NEGOTIATING REPRESENTATION IN ISRAEL AND PALESTINE (Israel/Palestina/Reino Unido, ?), de Huw Wahl, parece-me um objecto com mais valor social/humanitário do que cinematográfico. Não fosse o magnífico trabalho de som - de uma riqueza enorme -, pouco havia a espremer, em Cinema, do conjunto de stills de fotojornalistas narrado pelos próprios. Salva-se a mensagem da liberalização da imagem enquanto ferramenta da consciência social (e global). Melhor na combinação da mensagem com a linguagem cinematográfica é ANDERSARTIG (Alemanha, 2011), de Dennis Stein-Schomburg, animação de traço delicado contada pela única sobrevivente de um bombardeamento a um orfanato alemão durante a Segunda Guerra Mundial. Relato impressionante de uma juventude perdida, suportada pela leveza etérea que lhe dá forma.
Guardou-se o melhor para o fim. DEUS ET MACHINA (Espanha, 2012), de Koldo Almandoz, é uma obra rara no modo como se desenha.
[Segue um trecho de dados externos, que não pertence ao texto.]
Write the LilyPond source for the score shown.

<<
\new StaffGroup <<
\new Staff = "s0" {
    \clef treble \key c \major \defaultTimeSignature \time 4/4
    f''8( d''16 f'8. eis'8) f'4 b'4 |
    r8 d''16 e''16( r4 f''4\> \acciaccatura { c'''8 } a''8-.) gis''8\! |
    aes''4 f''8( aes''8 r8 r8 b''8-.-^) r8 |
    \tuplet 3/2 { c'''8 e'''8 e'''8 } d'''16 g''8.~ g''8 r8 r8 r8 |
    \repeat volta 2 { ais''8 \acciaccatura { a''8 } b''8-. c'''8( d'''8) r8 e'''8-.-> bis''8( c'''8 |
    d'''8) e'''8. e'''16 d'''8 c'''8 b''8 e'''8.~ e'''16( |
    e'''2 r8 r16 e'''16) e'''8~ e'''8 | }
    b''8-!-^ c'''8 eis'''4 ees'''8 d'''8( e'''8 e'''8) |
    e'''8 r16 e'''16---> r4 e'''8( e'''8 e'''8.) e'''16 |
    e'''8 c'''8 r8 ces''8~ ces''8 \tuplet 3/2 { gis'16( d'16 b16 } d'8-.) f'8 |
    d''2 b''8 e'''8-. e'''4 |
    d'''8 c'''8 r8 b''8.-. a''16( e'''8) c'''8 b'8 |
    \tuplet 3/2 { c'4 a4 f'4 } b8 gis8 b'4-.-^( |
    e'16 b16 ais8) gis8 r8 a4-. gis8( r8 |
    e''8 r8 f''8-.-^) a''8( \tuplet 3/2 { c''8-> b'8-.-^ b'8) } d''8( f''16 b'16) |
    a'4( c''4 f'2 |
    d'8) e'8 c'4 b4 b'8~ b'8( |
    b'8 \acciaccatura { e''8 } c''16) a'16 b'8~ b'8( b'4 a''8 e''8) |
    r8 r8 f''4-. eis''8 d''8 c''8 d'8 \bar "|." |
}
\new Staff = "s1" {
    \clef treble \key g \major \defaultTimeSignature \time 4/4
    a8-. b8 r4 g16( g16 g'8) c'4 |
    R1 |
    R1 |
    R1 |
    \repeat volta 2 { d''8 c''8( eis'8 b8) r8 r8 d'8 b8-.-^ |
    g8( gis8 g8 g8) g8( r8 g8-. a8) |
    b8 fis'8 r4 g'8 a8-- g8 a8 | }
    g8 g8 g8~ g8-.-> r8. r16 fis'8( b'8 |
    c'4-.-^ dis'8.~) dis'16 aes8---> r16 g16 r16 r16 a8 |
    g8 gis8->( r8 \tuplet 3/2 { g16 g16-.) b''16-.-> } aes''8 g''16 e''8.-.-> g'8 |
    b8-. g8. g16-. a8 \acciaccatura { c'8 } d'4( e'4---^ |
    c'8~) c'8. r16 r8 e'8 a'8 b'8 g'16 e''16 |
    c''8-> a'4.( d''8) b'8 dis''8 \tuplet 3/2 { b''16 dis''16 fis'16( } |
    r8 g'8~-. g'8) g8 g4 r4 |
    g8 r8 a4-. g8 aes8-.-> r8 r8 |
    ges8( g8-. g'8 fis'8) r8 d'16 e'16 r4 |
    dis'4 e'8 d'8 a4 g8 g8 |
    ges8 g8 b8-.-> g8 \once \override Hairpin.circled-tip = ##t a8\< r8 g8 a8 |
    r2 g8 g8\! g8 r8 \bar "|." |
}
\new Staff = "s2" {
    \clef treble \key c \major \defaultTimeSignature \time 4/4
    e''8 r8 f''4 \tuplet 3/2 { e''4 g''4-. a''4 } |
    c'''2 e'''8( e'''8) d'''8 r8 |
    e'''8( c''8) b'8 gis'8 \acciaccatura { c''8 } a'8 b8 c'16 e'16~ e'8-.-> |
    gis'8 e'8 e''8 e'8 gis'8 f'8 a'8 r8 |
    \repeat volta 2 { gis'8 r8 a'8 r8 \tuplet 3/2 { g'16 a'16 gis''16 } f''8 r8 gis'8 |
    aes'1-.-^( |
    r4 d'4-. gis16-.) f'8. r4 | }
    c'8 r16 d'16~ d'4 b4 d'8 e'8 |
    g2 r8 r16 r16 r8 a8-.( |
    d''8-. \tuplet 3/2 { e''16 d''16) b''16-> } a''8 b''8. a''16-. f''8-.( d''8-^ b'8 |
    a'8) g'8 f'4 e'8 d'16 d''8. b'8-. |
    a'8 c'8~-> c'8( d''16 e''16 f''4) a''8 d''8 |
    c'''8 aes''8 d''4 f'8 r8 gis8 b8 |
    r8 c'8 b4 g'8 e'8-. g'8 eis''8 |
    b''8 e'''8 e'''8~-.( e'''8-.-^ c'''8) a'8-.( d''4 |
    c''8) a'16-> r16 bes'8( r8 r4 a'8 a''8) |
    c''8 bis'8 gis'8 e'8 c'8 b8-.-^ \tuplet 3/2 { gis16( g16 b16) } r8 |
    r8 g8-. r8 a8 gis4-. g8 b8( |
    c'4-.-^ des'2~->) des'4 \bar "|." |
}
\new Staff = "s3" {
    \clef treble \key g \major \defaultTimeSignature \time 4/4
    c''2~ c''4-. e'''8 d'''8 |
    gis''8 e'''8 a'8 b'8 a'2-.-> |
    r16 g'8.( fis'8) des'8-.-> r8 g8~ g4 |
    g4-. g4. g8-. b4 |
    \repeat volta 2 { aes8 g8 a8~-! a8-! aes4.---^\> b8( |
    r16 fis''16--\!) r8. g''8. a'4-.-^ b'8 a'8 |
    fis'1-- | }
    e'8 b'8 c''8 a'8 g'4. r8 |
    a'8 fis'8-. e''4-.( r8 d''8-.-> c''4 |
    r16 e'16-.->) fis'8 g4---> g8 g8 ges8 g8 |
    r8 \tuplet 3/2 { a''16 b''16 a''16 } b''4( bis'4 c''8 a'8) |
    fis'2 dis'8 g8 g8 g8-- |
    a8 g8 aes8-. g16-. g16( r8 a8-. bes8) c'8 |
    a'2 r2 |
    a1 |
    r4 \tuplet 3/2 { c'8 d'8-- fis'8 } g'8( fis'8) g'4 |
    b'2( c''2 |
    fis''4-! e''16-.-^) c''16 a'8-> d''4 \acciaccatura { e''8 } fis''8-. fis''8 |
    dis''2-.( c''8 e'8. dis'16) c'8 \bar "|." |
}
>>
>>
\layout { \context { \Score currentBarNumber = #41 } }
Um homem chega a uma fábrica de manhã e põe a funcionar o Mundo - trata-se de um Deus-Maquinista encantado pela Natureza que gere, mas descontente com os homens que O gerem. Se calhar Nietzsche enganou-se e Deus, afinal, não morreu: escolheu foi demitir-se daquele emprego ingrato e deixar as responsabilidades para outro.